When Discomfort Arises: The Power of PAUSE
It’s crucial to base decisions on the specifics of a situation, rather than being driven by emotional reactions to it. Often, our attempts to eliminate uncomfortable feelings actually amplify them. When we perceive our internal experience - thoughts,feelings,and sensations - as a problem to be solved,that experience tends to become stronger and more persistent.
This challenge is heightened when witnessing the distress of loved ones. Our attention naturally shifts towards alleviating their discomfort, and frequently enough, towards avoiding any discomfort we might experience as an inevitable result. Rather of striving to make uncomfortable feelings disappear, a more effective approach is to cultivate the ability to simply feel those feelings as they are. This begins with learning to pause before reacting.

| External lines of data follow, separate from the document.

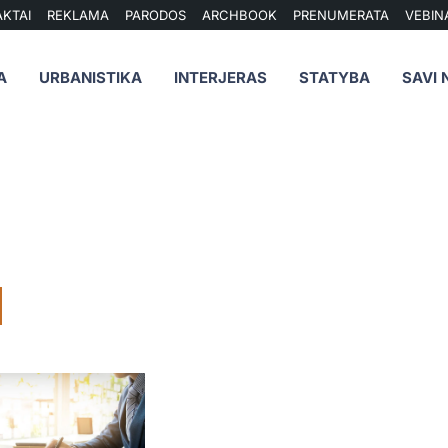
KTAI
REKLAMA
PARODOS
ARCHBOOK
PRENUMERATA
VEBIN
A
URBANISTIKA
INTERJERAS
STATYBA
SAVI 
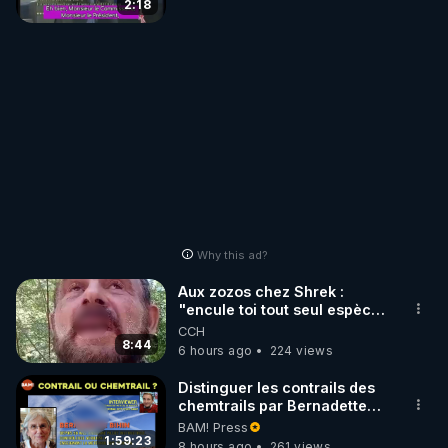
2:18
Why this ad?
Aux zozos chez Shrek :
"encule toi tout seul espèce
de mal polish"
CCH
8:44
6 hours ago
224 views
Distinguer les contrails des
chemtrails par Bernadette
Bihin
BAM! Press
1:59:23
8 hours ago
261 views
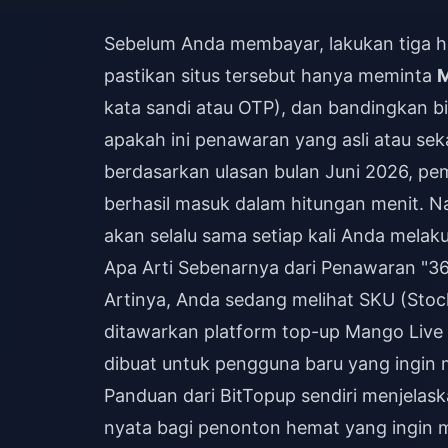
Sebelum Anda membayar, lakukan tiga hal i
pastikan situs tersebut hanya meminta
M
kata sandi atau OTP), dan bandingkan b
apakah ini penawaran yang asli atau se
berdasarkan ulasan bulan Juni 2026, p
berhasil masuk dalam hitungan menit. Na
akan selalu sama setiap kali Anda melak
Apa Arti Sebenarnya dari Penawaran "
Artinya, Anda sedang melihat SKU (Stoc
ditawarkan platform top-up Mango Live
dibuat untuk pengguna baru yang ingin m
Panduan dari BitTopup sendiri menjelas
nyata bagi penonton hemat yang ingin m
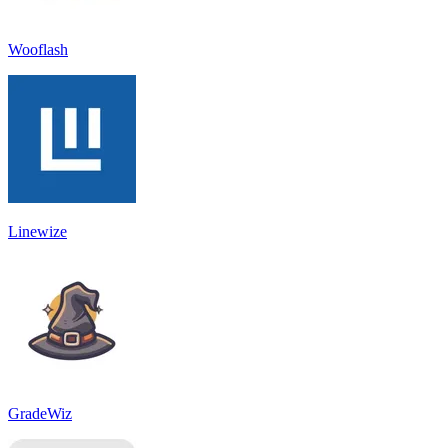
Wooflash
Linewize
GradeWiz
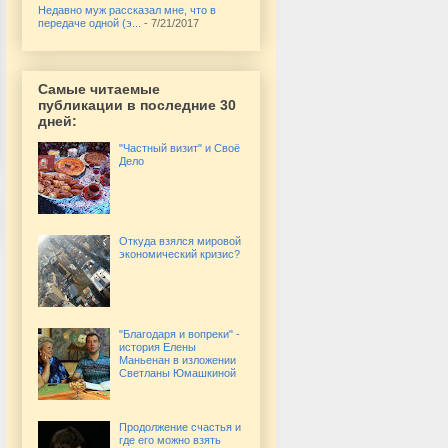
Недавно муж рассказал мне, что в
передаче одной (э...
- 7/21/2017
Самые читаемые
публикации в последние 30
дней:
"Частный визит" и Своё
Дело
Откуда взялся мировой
экономический кризис?
"Благодаря и вопреки" -
история Елены
Маньенан в изложении
Светланы Юмашкиной
Продолжение счастья и
где его можно взять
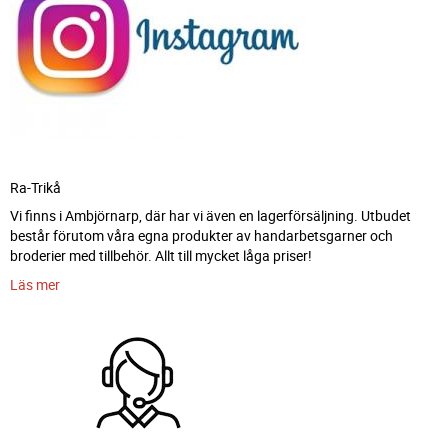
Ra-Trikå
Vi finns i Ambjörnarp, där har vi även en lagerförsäljning. Utbudet
består förutom våra egna produkter av handarbetsgarner och
broderier med tillbehör. Allt till mycket låga priser!
Läs mer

While difficult, building this skill is possible. To aid in this process, the acronym PAUSE serves as both a helpful action and a memorable framework. These aren’t techniques designed to eliminate distress, but rather skills to help you function while experiencing it.
Here’s how PAUSE works:
* Pause: Stop before acting. if necessary, use a timer to create a delay between feeling and reaction. The goal is to create space between your thoughts/feelings and your impulses/actions.
* Assess: Determine if you are in genuine danger or simply experiencing discomfort. If it’s discomfort, remind yourself – and your body and brain – that you are safe. The rational parts of the brain cannot function effectively when the brain perceives a threat to safety.
* Unclench: Release physical tension. Soften your belly, jaw, and shoulders. Loosen your grip and unclench your jaw.
* Soften into discomfort: practice accepting the present moment, even if it’s unpleasant. Resisting reality only strengthens its hold.
* Engage with the present moment: Focus on what is,rather than getting caught up in “what-if” scenarios.
Like any skill, responding differently to distress requires intentional and consistent practice. The aim isn’t to avoid discomfort, but to learn to allow and accept it.
Begin with smaller challenges – resisting the urge to check your phone at a red light or while waiting in line – and gradually increase the level of discomfort. This can be thoght of as “micro-dosing” discomfort. If you attempt too much too soon and feel overwhelmed, acknowledge that you’ve exceeded your current “window of tolerance” and scale back.
Perfection isn’t the goal; consistency, repetition, and patience are. Building confidence in your ability to co-exist with discomfort is a process that takes time and dedicated practice.